In Silicon Valley, Nir Eyal is the habits guy. Want to understand how to get app users to come back again and again? Then Eyal is your man. A former lecturer at Stanford’s Graduate School of Business and an angel investor, he’s studied how companies such as Facebook Inc. and Twitter Inc. encourage users to spend time on their platforms. He didn’t invent the techniques, some of which were also being observed and taught by others on the Stanford campus by the 2010s. The place was a hotbed of behaviorally informed design. But Eyal summed up what he saw in a PowerPoint-friendly four-step model that showed how the smartest designers were turning their products into habits. In blog posts and articles in 2012, he called it “the desire engine.”
It was around this time Eyal says he was approached in a Palo Alto coffee shop by a young techie named Baiju Bhatt with a bold plan for a no-fee stock-trading app. He wanted to show it to Eyal.

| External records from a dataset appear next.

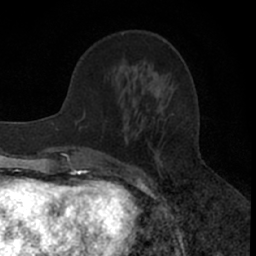
Breast MRI (dynamic contrast-enhanced), one axial slice; position 21 of 66 along the scan axis; cropped to one breast; dynamic contrast-enhanced series, time point 2 of 7 at this slice position (early post-contrast); 1.5 T; TE 3 ms, TR 6.3 ms; 2.4 mm slice thickness; 256 × 256 image matrix, field of view 145 × 145 mm. Female patient.
Outlined on this slice (semi-automatic segmentation, software-assisted and operator-edited):
- enhancing-tissue mask used for the functional tumour volume (all voxels passing the contrast-enhancement thresholds inside the analysis volume; usually the tumour): bounding box [x1, y1, x2, y2] px = [77, 112, 162, 176]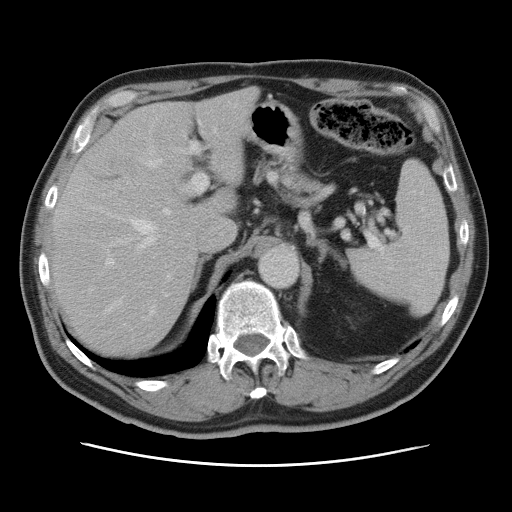
Contrast-enhanced abdominal CT, one axial slice; slice 54 of 80 in the series (ordered by position); intravenous contrast given; soft-tissue window (W 400 / L 40 HU); 5 mm slice thickness; 512 × 512 image matrix. Case-level facts recorded for this patient, not image findings: patient: male, age 54 years at operation; diagnosis: colorectal cancer liver metastases, imaged before liver resection; multiple liver metastases: no; largest metastasis: 5 cm; chemotherapy before resection: no.
Structures marked on this image (outlined manually by an expert reader):
- hepatic veins: bounding box <107,158,163,314> (left, top, right, bottom; pixels)
- liver: <53,91,254,358>
- planned liver remnant (the part of the liver to remain after resection): <52,91,253,358>
- portal vein (with intrahepatic branches): <103,127,217,280>
- liver metastasis: <110,165,113,168>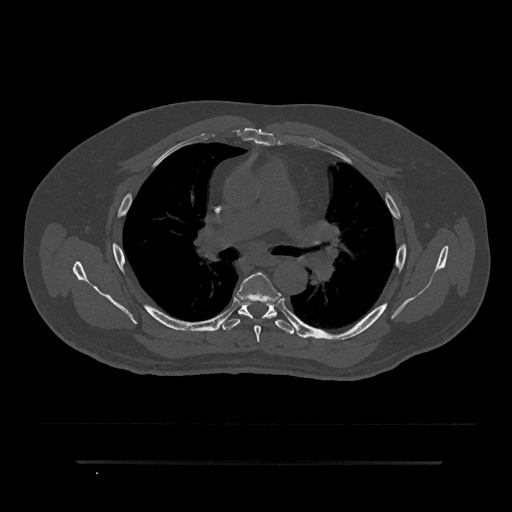
CT including the spine, one axial slice; slice 553 of 797 in the series (ordered by position); reconstruction kernel Br40s/3; 120 kVp; bone window (W 1800 / L 400 HU); 0.5 mm slice thickness; 512 × 512 image matrix, field of view 464 × 464 mm. Male patient, age 59 years. From the clinical record (not read from this slice): primary cancer: bile ducts; vertebrae with lytic lesions (as recorded): T10.
Outlined on this slice (semi-automatically segmented with operator editing):
- T5 vertebra: bounding box (x1, y1, x2, y2) in pixels: (237, 272, 278, 342)
- T6 vertebra: (221, 299, 294, 334)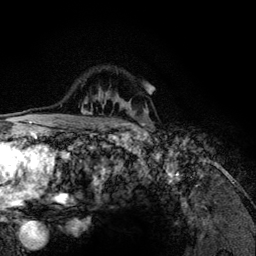
Breast MRI (dynamic contrast-enhanced), one axial slice. Position 93 of 134 along the scan axis. Cropped to one breast. Dynamic contrast-enhanced series, time point 2 of 6 at this slice position (early post-contrast). 3 T. TE 4.2 ms, TR 7.9 ms. 1.2 mm slice thickness. 256 × 256 image matrix. Female patient.
Structures marked on this image (semi-automatic segmentation, software-assisted and operator-edited):
- enhancing-tissue mask used for the functional tumour volume (all voxels passing the contrast-enhancement thresholds inside the analysis volume; usually the tumour): bounding box <84,100,147,115> (left, top, right, bottom; pixels)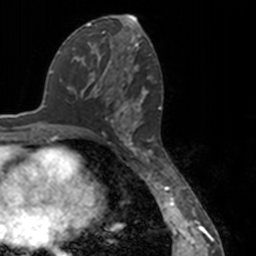
Breast MRI, one axial slice; position 70 of 160 along the scan axis; cropped to one breast; dynamic contrast-enhanced series, time point 2 of 7 at this slice position (early post-contrast); 3 T; TE 1.7 ms, TR 4 ms; 1 mm slice thickness; 256 × 256 image matrix, field of view 170 × 170 mm. Female patient.
Annotated regions visible in this slice (semi-automatic segmentation, software-assisted and operator-edited):
- enhancing-tissue mask used for the functional tumour volume (all voxels passing the contrast-enhancement thresholds inside the analysis volume; usually the tumour): box from (x=82, y=54) to (x=151, y=148) px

A year later, Bhatt and his business partner, Vlad Tenev, would launch their company, Robinhood. Their app popularized the zero-commission brokerage, eventually forcing its major competitors to follow, and introduced millions of millennials and Gen Zers to the market. It’s also attracted critics, including U.S. lawmakers and a state securities regulator, who say Robinhood makes investing very real money feel too much like a game and encourages frequent trading by its novice users.